Il se revendique “Tortionnaire sanguinaire modéré”
Adepte de la “torture douce”, de “l’obscurantisme bienveillant” et de “l’exécution publique intimiste”, il reçoit en juin 2023 le prix de “l’écarteleur déconstruit” par le magazine Fatwa Hebdo. Une position humaniste et modérée qui lui permet en 2024 de changer la constitution Iranienne en profondeur en proposant que chaque femme soit désormais lapidée avec des bouteilles de Mercurochrome. Il était temps !
Il a déjà eu 2 jaunes en cassant un œuf
Le 16 avril 2019, alors qu’il est en train de casser 2 œufs dans un bol, Mojtaba se retrouve nez à nez avec l’impensable : 3 jaunes. Une anomalie vertigineuse qu’il place immédiatement sous le coup d’un signe divin avant de courir dans la rue pour égorger 38 poules, 17 dindes et 3 otages en guise de remerciements.

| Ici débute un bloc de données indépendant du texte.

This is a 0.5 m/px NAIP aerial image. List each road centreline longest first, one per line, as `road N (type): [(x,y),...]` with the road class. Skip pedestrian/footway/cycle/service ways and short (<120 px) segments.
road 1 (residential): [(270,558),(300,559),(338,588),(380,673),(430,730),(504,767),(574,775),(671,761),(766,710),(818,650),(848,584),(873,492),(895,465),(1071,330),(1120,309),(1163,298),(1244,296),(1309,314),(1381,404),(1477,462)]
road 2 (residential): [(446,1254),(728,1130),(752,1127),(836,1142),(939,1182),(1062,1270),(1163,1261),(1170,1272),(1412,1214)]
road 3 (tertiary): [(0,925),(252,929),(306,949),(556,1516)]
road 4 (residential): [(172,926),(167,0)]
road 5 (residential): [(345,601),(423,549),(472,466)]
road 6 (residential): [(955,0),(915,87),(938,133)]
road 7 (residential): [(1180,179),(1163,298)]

Sous son turban se cache Tito, un petit rongeur espiègle qui guide tous ses faits et gestes
Ce n’est que récemment que Mojtaba a dévoilé le secret de son ascension fulgurante au sein des factions conservatrices de l’Iran. Invité du podcast “Leaders de demain, idées d’hier”, le nouveau guide suprême d’Iran a accepté pour la première fois de dévoiler ce qu’il cachait sous son traditionnel amāmeh : Tito, un jeune mulot de 2 ans et demi, tenant entre ses griffes les cheveux de l’ayatollah et le manipulant comme une marionnette. “Depuis qu’il est entré dans ma vie, il m’a appris à faire une ratatouille, une sauce gribiche et même à menacer de mort Israël chaque jour comme un vrai professionnel” explique-t-il tout guilleret avant que Tito ne l’oblige à se lever d’un coup sec pour tirer au lance-roquettes sur un chat persan.
Il n’a pas l’ASSR
Personne n’est parfait. Le guide suprême d’Iran ne possède pas l’ASSR (Attestation Scolaire de Sécurité Routière de niveau 1, NDLR). Un vide important sur son CV et qui lui cause aujourd’hui encore quelques déconvenues puisqu’il avoue ne pas savoir faire la différence entre le petit bonhomme rouge et le petit bonhomme vert du passage piéton. Une lacune qui rend le quotidien quelque peu compliqué en particulier lorsqu’on doit guider 93 000 000 de personnes vers l’avenir sans savoir si on peut traverser la rue.
Crédits : Picture Alliance via GettyImages.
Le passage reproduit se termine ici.